Chief Justice Roberts, writing for the Court, noted the long history of private property being secured against uncompensated takings by the government, beginning with the Magna Carta some 800 years ago. In further support, Roberts cited a Supreme Court opinion from the late nineteenth century:
Nothing in this history suggests that personal property was any less protected against physical appropriation than real property. As this Court summed up in James v. Campbell, 104 U.S. 356, 358 (1882), a case concerning the alleged appropriation of a patent by the Government:
“[A patent] confers upon the patentee an exclusive property in the patented invention which cannot be appropriated or used by the government itself, without just compensation, any more than it can appropriate or use without compensation land which has been patented to a private purchaser.”
I am pleased to see the Supreme Court reiterate what it said over a century ago: A patented invention stands the same as other types of property, and its taking by the government without adequate compensation is unconstitutionally unjust.
James Madison, the author of the Takings Clause, once wrote: “Government is instituted to protect property of every sort.” The Court’s decision today vindicates Madison’s intent to limit the government’s power to take property, both personal and real, without just compensation. And it extends a long line of cases recognizing that “property” in the constitutional sense subsumes all things arising from labor and invention.
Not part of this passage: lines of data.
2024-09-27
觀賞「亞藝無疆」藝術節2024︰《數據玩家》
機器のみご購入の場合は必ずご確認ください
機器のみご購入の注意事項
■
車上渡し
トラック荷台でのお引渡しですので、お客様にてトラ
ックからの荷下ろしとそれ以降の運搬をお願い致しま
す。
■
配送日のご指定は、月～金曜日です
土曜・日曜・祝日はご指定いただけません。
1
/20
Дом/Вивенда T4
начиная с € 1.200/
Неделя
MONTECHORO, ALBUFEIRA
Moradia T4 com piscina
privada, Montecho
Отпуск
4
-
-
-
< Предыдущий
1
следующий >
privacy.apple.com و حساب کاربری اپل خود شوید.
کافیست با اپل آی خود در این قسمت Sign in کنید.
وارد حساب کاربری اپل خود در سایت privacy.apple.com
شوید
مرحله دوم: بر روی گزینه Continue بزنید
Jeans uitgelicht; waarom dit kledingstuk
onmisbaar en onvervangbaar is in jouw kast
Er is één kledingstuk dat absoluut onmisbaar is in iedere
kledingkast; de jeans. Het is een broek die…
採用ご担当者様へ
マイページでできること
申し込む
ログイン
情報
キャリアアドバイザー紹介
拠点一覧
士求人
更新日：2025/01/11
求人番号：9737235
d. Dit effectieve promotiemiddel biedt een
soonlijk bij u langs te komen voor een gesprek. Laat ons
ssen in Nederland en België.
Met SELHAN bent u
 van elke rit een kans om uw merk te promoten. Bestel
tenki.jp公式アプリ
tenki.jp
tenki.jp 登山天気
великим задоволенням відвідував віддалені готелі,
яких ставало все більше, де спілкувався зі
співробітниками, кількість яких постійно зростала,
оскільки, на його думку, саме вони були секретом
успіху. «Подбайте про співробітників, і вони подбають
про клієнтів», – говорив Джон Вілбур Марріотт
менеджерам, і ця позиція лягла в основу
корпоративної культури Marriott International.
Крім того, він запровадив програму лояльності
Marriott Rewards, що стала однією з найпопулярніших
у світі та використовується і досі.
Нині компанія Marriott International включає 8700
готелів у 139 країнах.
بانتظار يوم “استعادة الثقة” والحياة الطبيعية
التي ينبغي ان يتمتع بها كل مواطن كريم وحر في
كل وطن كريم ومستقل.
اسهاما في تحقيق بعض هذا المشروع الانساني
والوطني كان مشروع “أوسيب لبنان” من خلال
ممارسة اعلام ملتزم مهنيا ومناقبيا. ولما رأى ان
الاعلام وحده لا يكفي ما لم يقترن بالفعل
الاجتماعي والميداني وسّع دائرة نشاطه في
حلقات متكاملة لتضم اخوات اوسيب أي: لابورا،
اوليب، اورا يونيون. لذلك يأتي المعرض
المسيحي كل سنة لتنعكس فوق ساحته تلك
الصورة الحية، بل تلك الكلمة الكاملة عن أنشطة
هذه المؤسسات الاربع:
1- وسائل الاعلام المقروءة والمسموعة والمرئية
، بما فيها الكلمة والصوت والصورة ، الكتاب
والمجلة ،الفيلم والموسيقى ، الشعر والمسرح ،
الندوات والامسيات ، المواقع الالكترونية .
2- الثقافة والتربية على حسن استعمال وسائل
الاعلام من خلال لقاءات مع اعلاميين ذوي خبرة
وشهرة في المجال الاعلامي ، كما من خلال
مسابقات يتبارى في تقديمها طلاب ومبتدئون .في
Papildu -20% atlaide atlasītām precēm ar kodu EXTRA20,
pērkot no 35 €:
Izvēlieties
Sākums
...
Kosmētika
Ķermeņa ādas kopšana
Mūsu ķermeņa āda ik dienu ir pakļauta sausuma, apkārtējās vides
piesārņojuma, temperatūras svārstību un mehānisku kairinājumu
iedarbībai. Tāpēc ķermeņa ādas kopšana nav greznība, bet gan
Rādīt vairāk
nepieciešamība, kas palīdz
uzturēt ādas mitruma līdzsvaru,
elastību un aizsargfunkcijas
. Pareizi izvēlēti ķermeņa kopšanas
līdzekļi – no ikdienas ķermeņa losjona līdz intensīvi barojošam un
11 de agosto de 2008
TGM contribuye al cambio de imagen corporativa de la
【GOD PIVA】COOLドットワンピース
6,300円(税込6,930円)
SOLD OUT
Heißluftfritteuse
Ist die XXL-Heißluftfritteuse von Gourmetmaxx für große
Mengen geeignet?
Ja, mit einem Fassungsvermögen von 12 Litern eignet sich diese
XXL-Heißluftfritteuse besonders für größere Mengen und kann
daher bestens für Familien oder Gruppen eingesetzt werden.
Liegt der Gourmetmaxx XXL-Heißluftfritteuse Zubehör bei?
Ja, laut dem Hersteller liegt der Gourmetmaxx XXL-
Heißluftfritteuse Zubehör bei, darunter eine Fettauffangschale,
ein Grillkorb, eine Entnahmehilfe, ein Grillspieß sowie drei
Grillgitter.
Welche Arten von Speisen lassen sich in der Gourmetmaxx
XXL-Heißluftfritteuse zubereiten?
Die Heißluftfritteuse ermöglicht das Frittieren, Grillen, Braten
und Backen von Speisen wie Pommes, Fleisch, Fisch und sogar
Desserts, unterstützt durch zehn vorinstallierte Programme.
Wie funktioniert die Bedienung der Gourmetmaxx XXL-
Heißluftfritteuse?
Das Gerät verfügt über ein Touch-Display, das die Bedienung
Today’s opinion confirms my own historical research that has revealed deep flaws in the current conventional wisdom that early courts did not protect patents as constitutional private property under the Takings Clause. And it validates the point made in the amicus brief I signed onto with other property law professors that the Takings Clause applies with equal force to both personal and real property.
I applaud the Court for recognizing that intangible property such as patents deserve constitutional protection the same as any other type of property. Since the Founding of our great nation, this has always been true, and today’s decision helps guarantee that it will continue to be true for the centuries yet to come.